[Work instruction]:
Print the records below exactly, and do not carry over any picture.

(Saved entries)

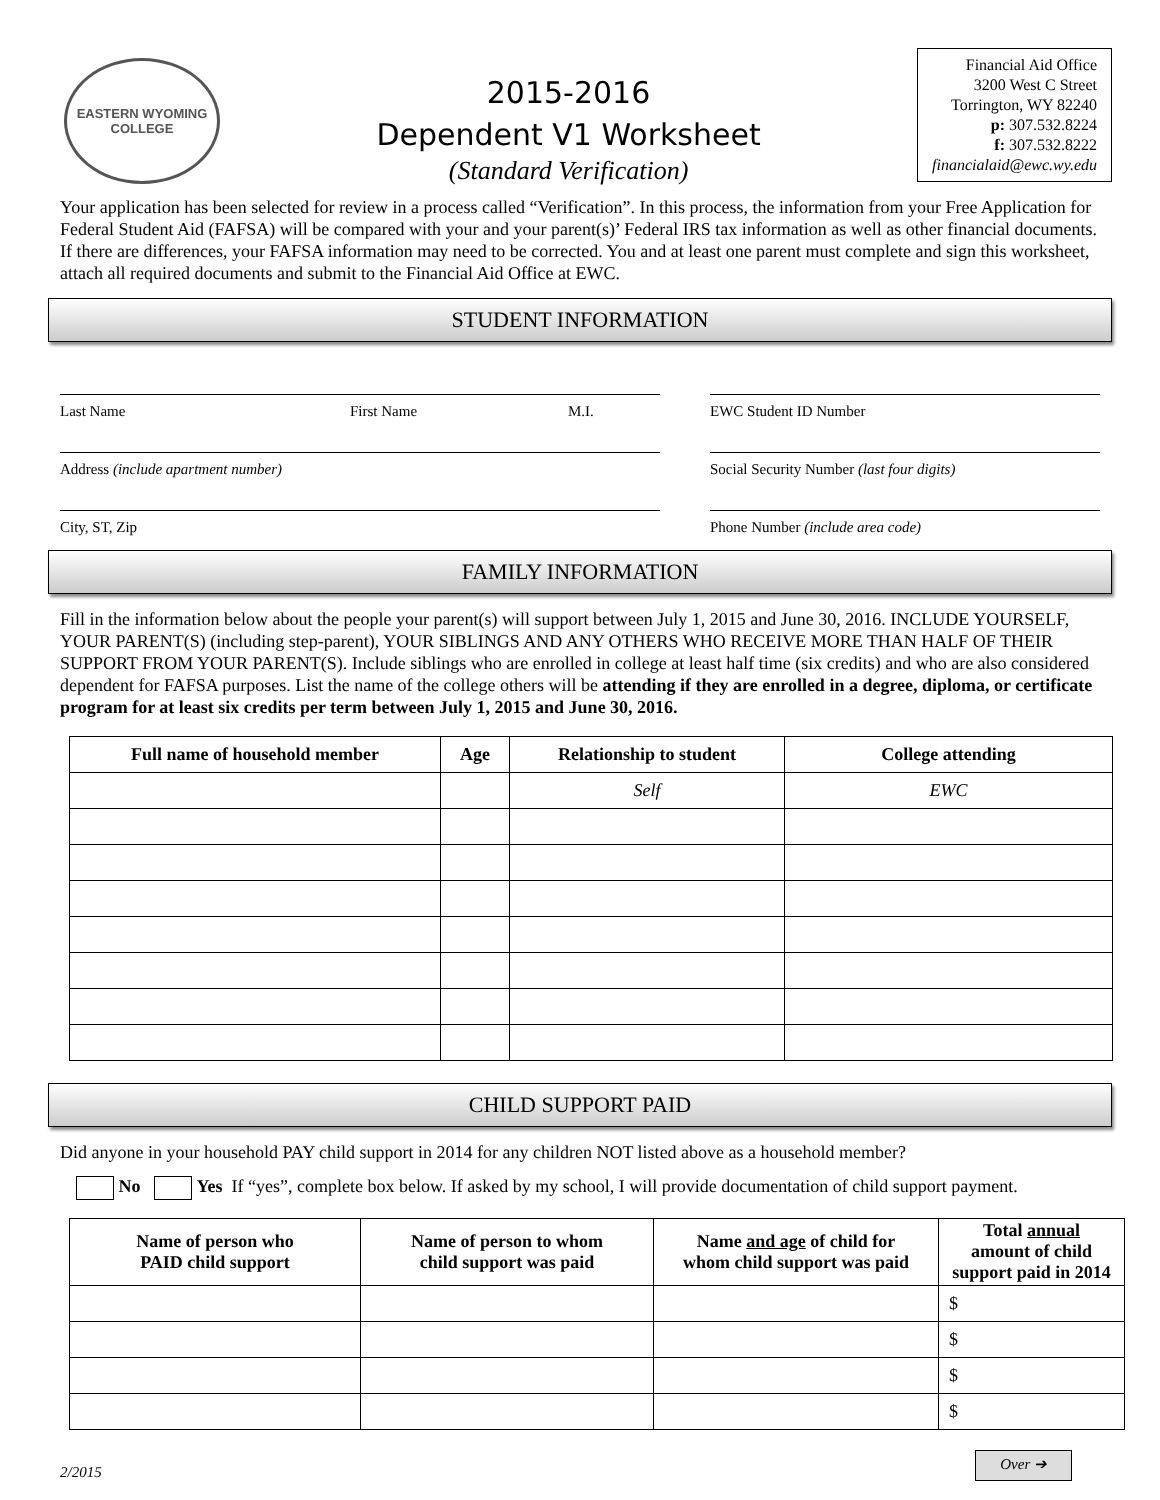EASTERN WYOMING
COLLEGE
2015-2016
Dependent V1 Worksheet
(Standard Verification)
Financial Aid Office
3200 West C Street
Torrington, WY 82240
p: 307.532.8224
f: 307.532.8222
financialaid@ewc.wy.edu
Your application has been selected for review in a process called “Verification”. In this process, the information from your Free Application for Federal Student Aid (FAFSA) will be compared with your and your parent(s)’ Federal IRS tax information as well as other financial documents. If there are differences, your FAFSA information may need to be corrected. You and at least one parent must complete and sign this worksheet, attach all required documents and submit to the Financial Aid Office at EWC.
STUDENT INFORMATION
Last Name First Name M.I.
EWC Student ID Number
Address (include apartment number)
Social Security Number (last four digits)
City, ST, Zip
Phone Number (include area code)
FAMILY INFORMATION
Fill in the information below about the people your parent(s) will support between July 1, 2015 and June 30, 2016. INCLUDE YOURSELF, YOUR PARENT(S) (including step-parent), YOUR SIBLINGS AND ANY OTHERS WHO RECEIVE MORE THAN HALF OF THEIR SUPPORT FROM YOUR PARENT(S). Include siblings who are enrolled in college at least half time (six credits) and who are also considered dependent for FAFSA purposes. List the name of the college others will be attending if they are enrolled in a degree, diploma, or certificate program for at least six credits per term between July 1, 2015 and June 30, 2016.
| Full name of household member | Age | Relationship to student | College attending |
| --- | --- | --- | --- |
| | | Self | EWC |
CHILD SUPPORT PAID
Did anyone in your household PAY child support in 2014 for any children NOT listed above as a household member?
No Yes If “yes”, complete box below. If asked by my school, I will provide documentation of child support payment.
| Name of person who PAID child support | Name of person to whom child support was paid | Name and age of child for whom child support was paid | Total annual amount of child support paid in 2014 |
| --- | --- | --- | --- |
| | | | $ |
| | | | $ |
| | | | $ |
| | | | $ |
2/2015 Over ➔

[Problem solution]:
EASTERN WYOMING
COLLEGE
2015-2016
Dependent V1 Worksheet
(Standard Verification)
Financial Aid Office
3200 West C Street
Torrington, WY 82240
p: 307.532.8224
f: 307.532.8222
financialaid@ewc.wy.edu
Your application has been selected for review in a process called “Verification”. In this process, the information from your Free Application for Federal Student Aid (FAFSA) will be compared with your and your parent(s)’ Federal IRS tax information as well as other financial documents. If there are differences, your FAFSA information may need to be corrected. You and at least one parent must complete and sign this worksheet, attach all required documents and submit to the Financial Aid Office at EWC.
STUDENT INFORMATION
Last Name First Name M.I.
EWC Student ID Number
Address (include apartment number)
Social Security Number (last four digits)
City, ST, Zip
Phone Number (include area code)
FAMILY INFORMATION
Fill in the information below about the people your parent(s) will support between July 1, 2015 and June 30, 2016. INCLUDE YOURSELF, YOUR PARENT(S) (including step-parent), YOUR SIBLINGS AND ANY OTHERS WHO RECEIVE MORE THAN HALF OF THEIR SUPPORT FROM YOUR PARENT(S). Include siblings who are enrolled in college at least half time (six credits) and who are also considered dependent for FAFSA purposes. List the name of the college others will be attending if they are enrolled in a degree, diploma, or certificate program for at least six credits per term between July 1, 2015 and June 30, 2016.
| Full name of household member | Age | Relationship to student | College attending |
| --- | --- | --- | --- |
| | | Self | EWC |
CHILD SUPPORT PAID
Did anyone in your household PAY child support in 2014 for any children NOT listed above as a household member?
No Yes If “yes”, complete box below. If asked by my school, I will provide documentation of child support payment.
| Name of person who PAID child support | Name of person to whom child support was paid | Name and age of child for whom child support was paid | Total annual amount of child support paid in 2014 |
| --- | --- | --- | --- |
| | | | $ |
| | | | $ |
| | | | $ |
| | | | $ |
2/2015 Over ➔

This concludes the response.